Poem of the Month
Poem
Letter to My Sister
Remember that Sunday morning In February?
We went to the Labour Temple in Regina
to watch our cousin Jenny practice
with the Poltava dancers. The family had
buried our grandmother’s ashes the day before
beside our grandfather’s grave in a graveyard
just outside the city. It was bitter cold.
It was snowing. Everyone wore long black coats.

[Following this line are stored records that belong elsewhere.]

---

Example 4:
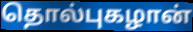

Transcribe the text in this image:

தொல்புகழான்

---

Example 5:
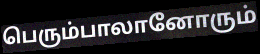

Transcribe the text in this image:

பெரும்பாலானோரும்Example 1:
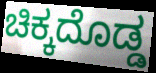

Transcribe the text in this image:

ಚಿಕ್ಕದೊಡ್ಡ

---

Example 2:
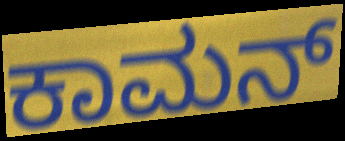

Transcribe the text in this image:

ಕಾಮನ್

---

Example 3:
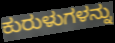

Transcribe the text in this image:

ಕುರುಳುಗಳನ್ನು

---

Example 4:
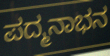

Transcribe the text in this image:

ಪದ್ಮನಾಭನ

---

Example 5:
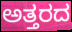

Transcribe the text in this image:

ಅತ್ತರದ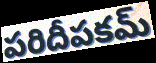
పరిదీపకమ్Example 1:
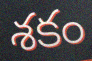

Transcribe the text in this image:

శకం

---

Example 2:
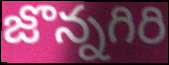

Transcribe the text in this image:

జొన్నగిరి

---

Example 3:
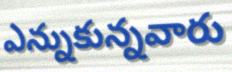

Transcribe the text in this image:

ఎన్నుకున్నవారు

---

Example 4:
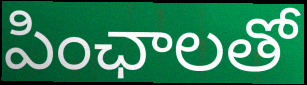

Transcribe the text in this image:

పింఛాలతో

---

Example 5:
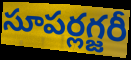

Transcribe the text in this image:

సూపర్లగ్జరీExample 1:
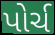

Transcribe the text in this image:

પોર્ચ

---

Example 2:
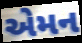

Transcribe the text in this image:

એમન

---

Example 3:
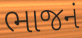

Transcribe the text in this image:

ભાજનં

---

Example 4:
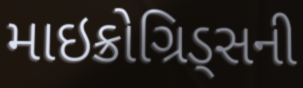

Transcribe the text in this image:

માઇક્રોગ્રિડ્સની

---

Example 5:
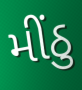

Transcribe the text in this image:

મીંઠુ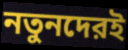
নতুনদেরই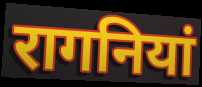
रागनियां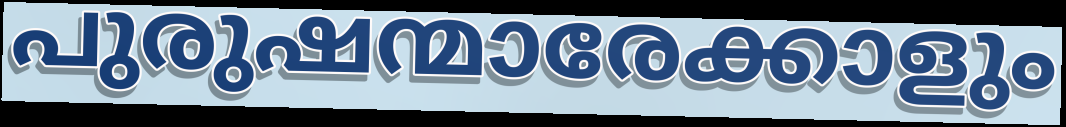
പുരുഷന്മാരേക്കാളും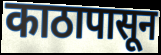
काठापासूनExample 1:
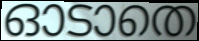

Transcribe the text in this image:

ഓടാതെ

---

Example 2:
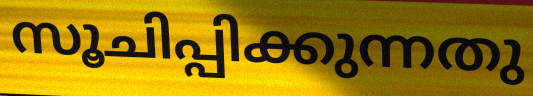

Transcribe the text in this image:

സൂചിപ്പിക്കുന്നതു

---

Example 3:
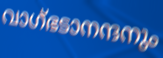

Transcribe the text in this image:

വാഗ്ഭടാനന്ദനും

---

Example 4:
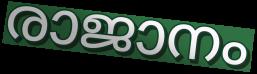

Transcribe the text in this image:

രാജാനം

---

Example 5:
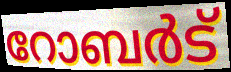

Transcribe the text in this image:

റോബർട്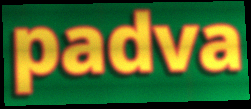
padva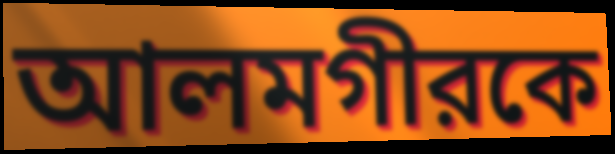
আলমগীরকে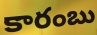
కారంబు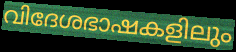
വിദേശഭാഷകളിലുംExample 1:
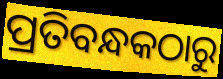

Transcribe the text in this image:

ପ୍ରତିବନ୍ଧକଠାରୁ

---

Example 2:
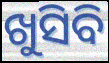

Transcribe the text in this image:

ଖୁସିବି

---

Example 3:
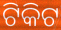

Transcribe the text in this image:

ଟିକିଟ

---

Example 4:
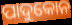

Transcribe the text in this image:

ପାଦୁକୋନ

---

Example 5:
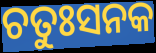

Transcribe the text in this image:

ଚତୁଃସନକ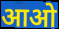
आओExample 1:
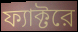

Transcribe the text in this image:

ফ্যাক্টরে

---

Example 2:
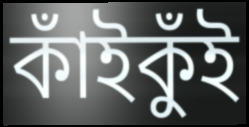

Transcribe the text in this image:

কাঁইকুঁই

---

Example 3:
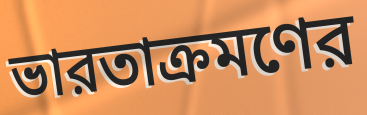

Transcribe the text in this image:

ভারতাক্রমণের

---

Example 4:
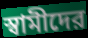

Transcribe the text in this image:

স্বামীদের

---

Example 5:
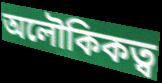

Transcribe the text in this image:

অলৌকিকত্বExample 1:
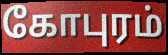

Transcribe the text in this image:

கோபுரம்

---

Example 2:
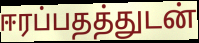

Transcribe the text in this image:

ஈரப்பதத்துடன்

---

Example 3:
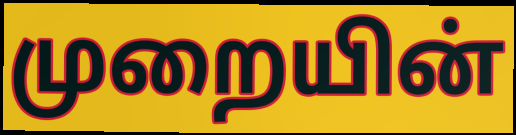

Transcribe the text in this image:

முறையின்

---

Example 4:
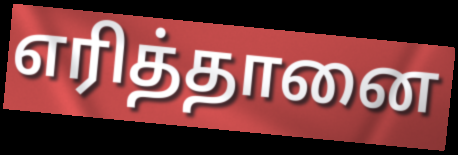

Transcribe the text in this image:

எரித்தானை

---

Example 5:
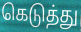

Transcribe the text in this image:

கெடுத்துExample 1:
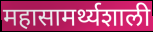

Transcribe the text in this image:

महासामर्थ्यशाली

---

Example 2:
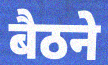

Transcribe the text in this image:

बैठने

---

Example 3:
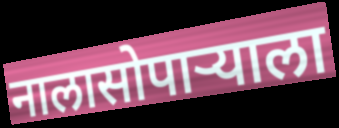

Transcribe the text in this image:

नालासोपाऱ्याला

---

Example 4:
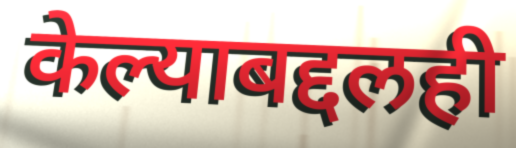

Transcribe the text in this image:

केल्याबद्दलही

Our mother and aunts and uncle lowered
Grandma’s urn into a hole in permafrost
so hard the gravedigger must have had to drill it
with an auger. The next day, we watched
Jenny dance. I remembered Jenny from
years ago at our cousin’s wedding outside
Medicine Hat; that same wedding where Mom
had a low blood sugar late at night and almost
died because we couldn’t find any juice or
Life Savers in the hotel room. We’d danced
all night in our polka dot dresses, begged
Jenny to spin in the middle of the dance floor
all ba-donk-a-donk-donk and junk-in-the-trunk,
but she refused and refused until, finally, she gave
up and spun like a revved-up ballerina.
It was pretty cool, years later, to see her dancing
at the hall with the whole troupe. They were super
young, weren’t they? Warming up, the girls
seemed like ballet dancers in their legwarmers
and leggings and the boys were lean and tall
and wore soccer jerseys. Man, those boys could jump.
They’d swagger from one end of the hall
to the other and mimic dance moves they’d studied
on a video sent from Ukraine. They were stars.
And the girls; you could tell those girls loved them.
No wonder Jenny didn’t want to take centre stage
at that wedding. That job’s for men. But she could
spin and spin and spin and spin. Across town,
Granny’s ashes lay newly marked by a numbered
flag flying from a four-foot pole in case
we should need to find her in the snow. Jenny told us
she’d found our mother’s red boots in the attic
at the hall. Her name Cathy Gnius marked on the soles
in black marker. I mean, I know we know the story
of how our parents met, but didn’t you think
it felt like proof, knowing those boots were there?